▶ [What is expected]:
Repeat precisely the span of lines below that opens with the line containing "Module is included" and closes with the line containing "<1> The name", both included.

+++ Given records

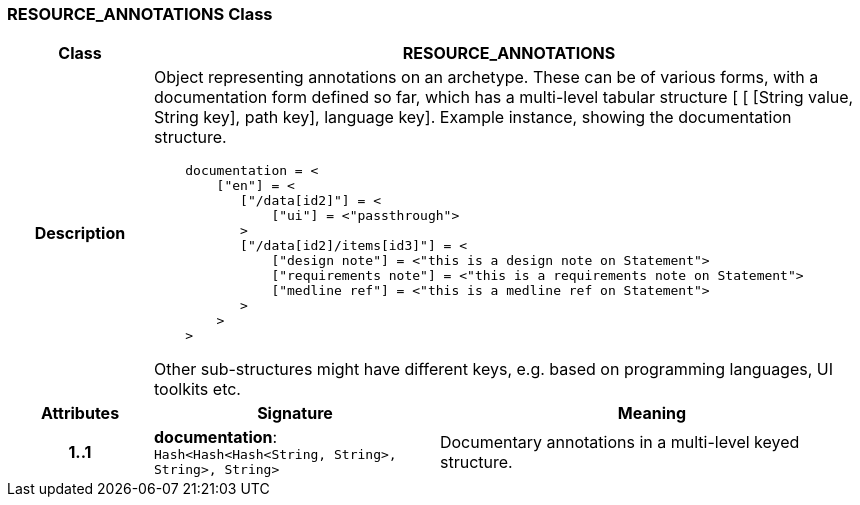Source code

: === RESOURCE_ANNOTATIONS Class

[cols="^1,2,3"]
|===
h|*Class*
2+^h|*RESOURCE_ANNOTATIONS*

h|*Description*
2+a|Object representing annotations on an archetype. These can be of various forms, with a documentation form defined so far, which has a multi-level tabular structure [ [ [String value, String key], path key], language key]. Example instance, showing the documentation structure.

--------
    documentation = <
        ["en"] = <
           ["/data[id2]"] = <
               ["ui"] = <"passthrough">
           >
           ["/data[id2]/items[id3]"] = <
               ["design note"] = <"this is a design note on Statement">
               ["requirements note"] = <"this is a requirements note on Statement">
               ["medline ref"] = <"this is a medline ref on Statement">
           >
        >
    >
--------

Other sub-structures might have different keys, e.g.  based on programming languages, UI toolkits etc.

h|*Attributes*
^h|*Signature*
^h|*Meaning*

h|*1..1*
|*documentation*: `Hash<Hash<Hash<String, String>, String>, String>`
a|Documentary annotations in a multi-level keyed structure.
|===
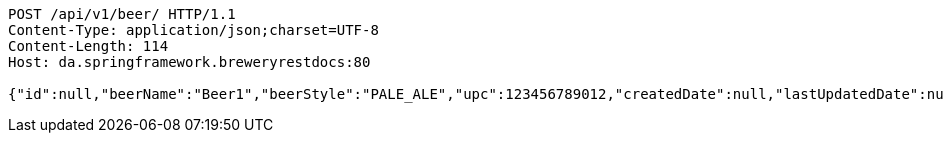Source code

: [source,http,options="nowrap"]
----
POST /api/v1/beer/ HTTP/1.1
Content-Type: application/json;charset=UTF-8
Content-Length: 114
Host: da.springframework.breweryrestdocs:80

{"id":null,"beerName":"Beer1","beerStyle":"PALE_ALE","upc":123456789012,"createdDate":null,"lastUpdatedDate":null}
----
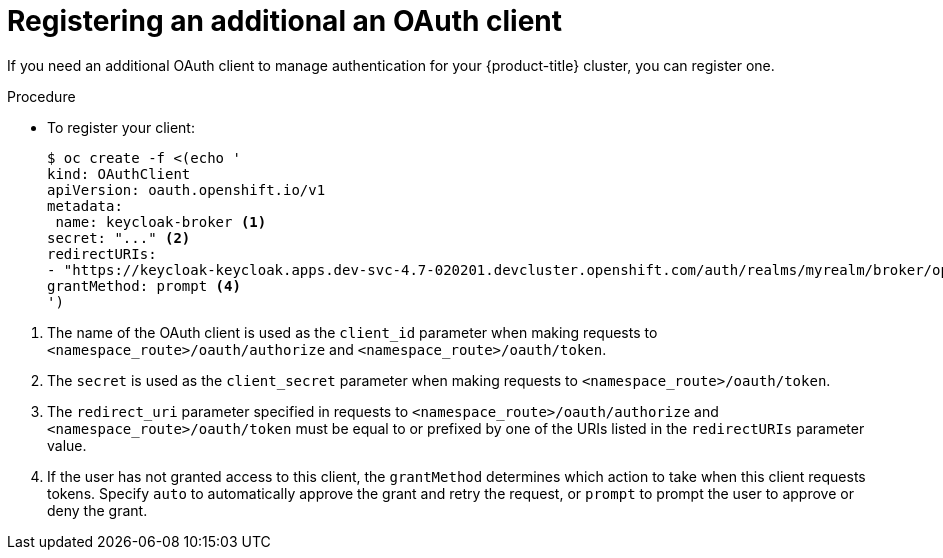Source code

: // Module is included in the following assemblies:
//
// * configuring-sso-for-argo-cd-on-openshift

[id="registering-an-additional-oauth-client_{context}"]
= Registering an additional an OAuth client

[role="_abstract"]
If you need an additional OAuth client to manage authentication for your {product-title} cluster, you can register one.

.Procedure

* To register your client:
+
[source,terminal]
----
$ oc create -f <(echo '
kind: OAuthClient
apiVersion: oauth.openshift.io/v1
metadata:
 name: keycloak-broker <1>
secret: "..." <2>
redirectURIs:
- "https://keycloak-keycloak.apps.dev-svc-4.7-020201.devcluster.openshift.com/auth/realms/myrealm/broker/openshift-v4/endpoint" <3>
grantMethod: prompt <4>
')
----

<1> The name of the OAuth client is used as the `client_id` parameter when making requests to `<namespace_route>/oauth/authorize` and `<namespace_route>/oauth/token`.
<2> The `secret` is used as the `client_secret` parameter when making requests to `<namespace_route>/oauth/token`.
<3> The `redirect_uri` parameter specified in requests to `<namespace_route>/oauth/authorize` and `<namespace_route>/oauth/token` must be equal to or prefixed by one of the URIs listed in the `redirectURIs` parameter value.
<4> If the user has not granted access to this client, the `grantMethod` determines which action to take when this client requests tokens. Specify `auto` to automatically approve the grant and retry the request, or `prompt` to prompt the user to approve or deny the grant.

++++++

▶ [Response to the task]:
: // Module is included in the following assemblies:
//
// * configuring-sso-for-argo-cd-on-openshift

[id="registering-an-additional-oauth-client_{context}"]
= Registering an additional an OAuth client

[role="_abstract"]
If you need an additional OAuth client to manage authentication for your {product-title} cluster, you can register one.

.Procedure

* To register your client:
+
[source,terminal]
----
$ oc create -f <(echo '
kind: OAuthClient
apiVersion: oauth.openshift.io/v1
metadata:
 name: keycloak-broker <1>
secret: "..." <2>
redirectURIs:
- "https://keycloak-keycloak.apps.dev-svc-4.7-020201.devcluster.openshift.com/auth/realms/myrealm/broker/openshift-v4/endpoint" <3>
grantMethod: prompt <4>
')
----

<1> The name of the OAuth client is used as the `client_id` parameter when making requests to `<namespace_route>/oauth/authorize` and `<namespace_route>/oauth/token`.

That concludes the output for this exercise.